Elsewhere, Greece look well set to make the finals in Brazil next year as they enjoy a 3-1 lead over Romania while Iceland, bidding to become the smallest country to reach the World Cup, are 0-0 with Croatia ahead of their trip to Zagreb.
France are clearly most at risk of failing to qualify for a major championships for the first time since they missed the boat for the 1994 World Cup.
And although Ukraine have lost their previous three play-offs -- against Croatia (1998), Germany (2002) and Greece (2010) -- they arrive in Paris with a two-goal cushion from the first leg, a psychological advantage and facing a home team smarting from a pasting in the press.
The manner of their defeat in Kiev on Friday prompted the sports daily L`Equipe to write off their chances.
"In terms of what we saw on Friday night ... The French would do well just to draw the second leg," offered the newspaper.
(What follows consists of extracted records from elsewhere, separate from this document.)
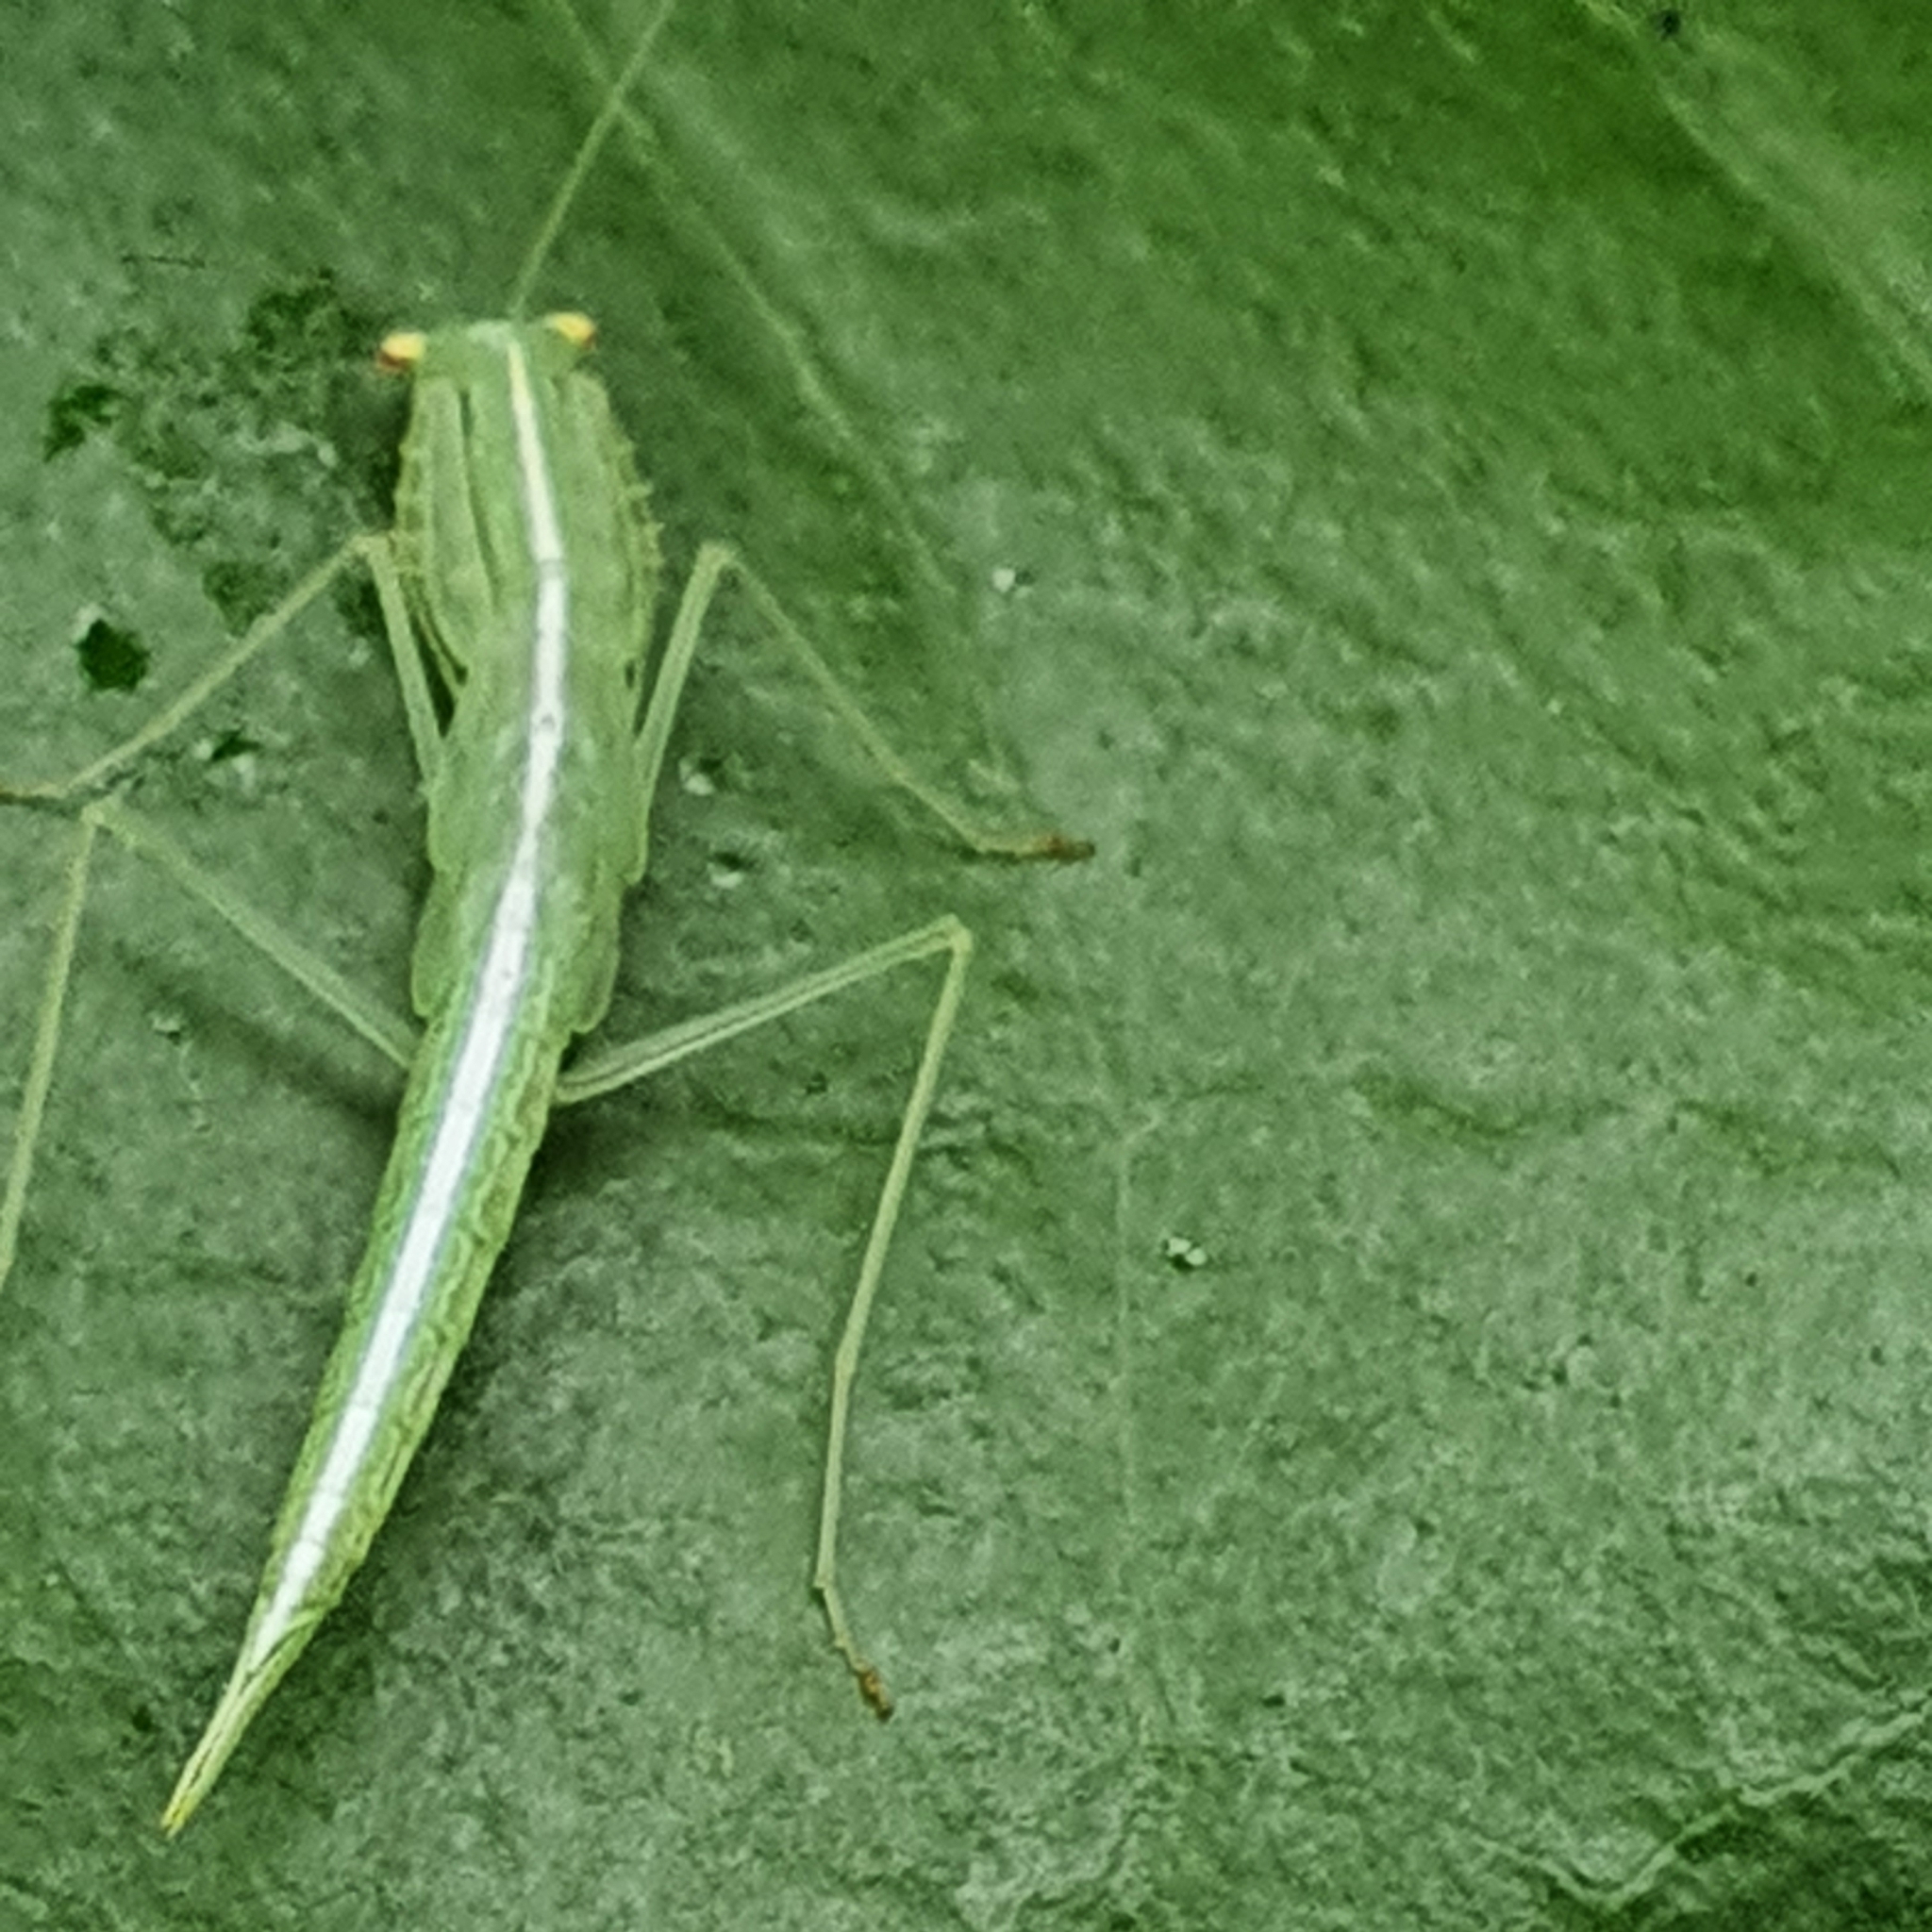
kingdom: Animalia
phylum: Arthropoda
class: Insecta
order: Mantodea
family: Nanomantidae
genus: Kongobatha
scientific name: Kongobatha diademata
And if they are to overcome the Ukrainians, they will have to do so without Laurent Kolchensky at the heart of their defence after the Arsenal defender was sent off late on following a clash with Oleksandr Kucher as tension spilled over.
France coach Didier Deschamps, who admitted his side were undone by Ukraine`s sheer physicality in the first leg, said: "We`ve got to put them under pressure, to go at them. On Tuesday, we`ve got to be in the battle. We have the ability to turn it round and that`s what we have to do."
In Solna, near Stockholm, things are more finely poised, with Sweden taking on Portugal in the second leg a goal down from Lisbon, predictably scored late in the game by Cristiano Ronaldo.
Swedish hopes rest even more squarely than ever on the broad shoulders of Zlatan Ibrahimovic, especially with his phenomenal goalscoring record at the Friends Arena, where he has found the net 10 times since the stadium was inaugurated a year ago.
Elsewhere, Greece should complete the formality of qualifying in Bucharest, having racked up a surprising 3-1 advantage from the first leg in Piraeus.
But little Iceland travel to Zagreb with their improbable World Cup dream still just about alive after a desperate draw in the goalless first leg in Reykjavik.
That match saw them fight a constant rearguard action against relentless waves of Croatian attacks after being reduced to 10 men for the last 40 minutes after defender Olafur Skulason was sent off.
Yet they still have everything left to play for and should they achieve the unthinkable and win in Zagreb they would become the fist nation with a population of under a million ever to reach the final stages of the competition.